You must follow a few guidelines to enable a new service:

  • Choose an unused port above 1024 for your service. (Ports 1-1024 are reserved for the superuser’s use.)
  • As the superuser, edit the service catalog /etc/services, and add the name, port, and protocol of your service. For instance, you might add the entry find 11000/tcp for the Ruby script running on port 11000 via TCP.
  • Create an entry in /etc/xinetd.d for your service. The entry might resemble this one for the Ruby script:

    service find
        socket_type     = stream
        protocol        = tcp
        user            = martin
        wait            = no
        server          = /tmp/xinetd/find.rb
        log_type        = SYSLOG daemon debug

    The snippet should look familiar, albeit with small differences. The script runs as the user martin, because it requires no special privileges to function. In general, always provide the least privileges possible — not just here, but whenever you grant access to any system resource. wait=no must be set for TCP protocol services. server points to the script or executable to run, while log_type specifies additional logging to help iron out any wrinkles in the service.

  • Restart xinetd, or send its process a signal to force a reset. To restart xinetd, look for a control script in /etc/init.d or wherever your system keeps its startup scripts. Restart by running something akin to:

    sudo /etc/init.d/xinetd restart

    Another option is to signal the xinetd daemon to reset. The signal SIGHUP forces xinetd to re-read its configuration and potentially close connections based on new parameters. The command to use is:

    sudo pkill -SIGHUP xinetd

    If your system does not have pkill, which finds a process ID given a process name, use ps aux | grep xinetd to find the process number, and follow that with sudo kill -SIGHUP _pid, where pid is the process ID.

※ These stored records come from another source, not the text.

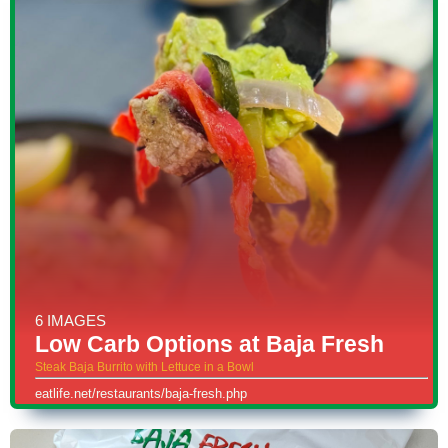
6 IMAGES
Low Carb Options at Baja Fresh
Steak Baja Burrito with Lettuce in a Bowl
eatlife.net/restaurants/baja-fresh.php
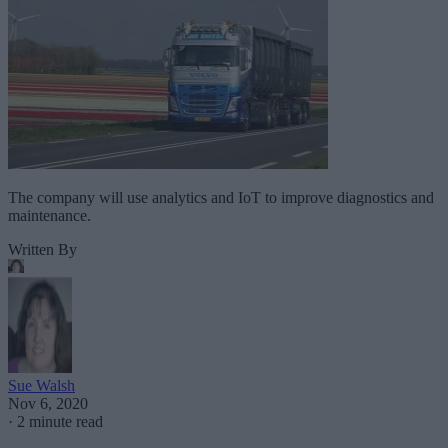
The company will use analytics and IoT to improve diagnostics and
maintenance.
Written By
Sue Walsh
Nov 6, 2020
·
2 minute read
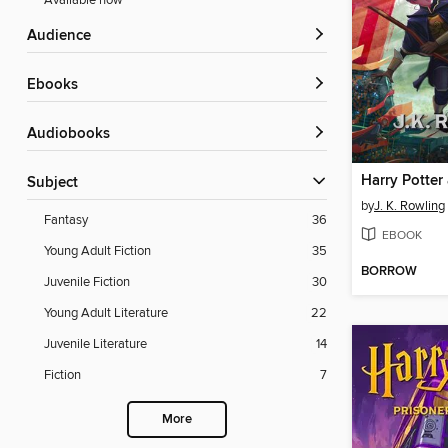
Available now
Audience
ebooks
Audiobooks
Subject
by
J. K. Rowling
Fantasy
36
EBOOK
Young Adult Fiction
35
BORROW
Juvenile Fiction
30
Young Adult Literature
22
Juvenile Literature
14
Fiction
7
More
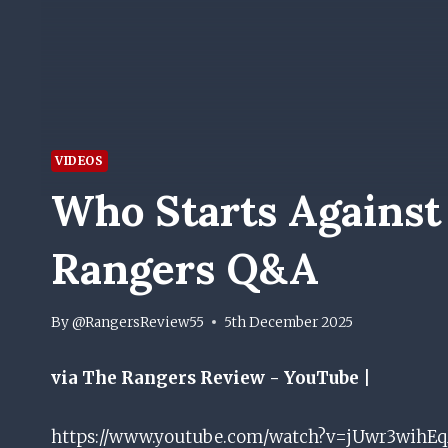
VIDEOS
Who Starts Against
Rangers Q&A
By
@RangersReview55
5th December 2025
via The Rangers Review - YouTube |
https://www.youtube.com/watch?v=jUwr3wihEqM D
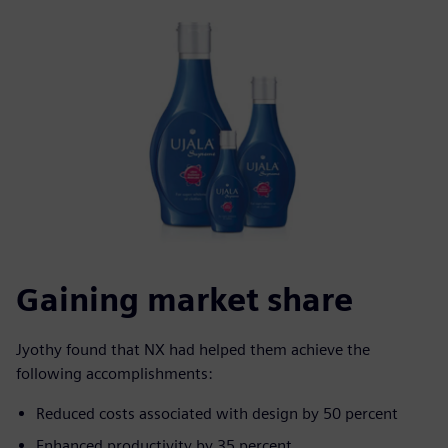
Gaining market share
Jyothy found that NX had helped them achieve the
following accomplishments:
Reduced costs associated with design by 50 percent
Enhanced productivity by 35 percent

To test the new service, make a directory named /tmp/xinetd, create the Ruby script, and save it in /tmp/xinetd/find.rb. Make the file executable with chmod +x /tmp/xinetd/find.rb. Next, create some directories and text files:

mkdir a b c
touch a/d.txt b/e.txt

You can now test your new service. When an inbound connection arrives on port 11000, xinetd launches the Ruby script. Any script output sent to standard output is emitted to standard out on the originating machine. This script does not require input, but if it did, standard input on the originating machine would be passed to the script. Telnet provides an easy way to connect to any service:

telnet localhost 11000
Connected to localhost.
Escape character is '^]'.
Connection closed by foreign host.

Success! The port opened, control was passed to the script, and it generated the expected output.

Many reasons to run xinetd

xinetd offers many advantages. It conserves resources, running daemons only when needed. It provides an additional layer of security and can “box” a service into a directory with “change root.” Best of all, it can turn virtually any script or program into a service. One caveat: if your service becomes especially popular, consider rewriting it in an efficient language such as C. The faster you can process a request, the better.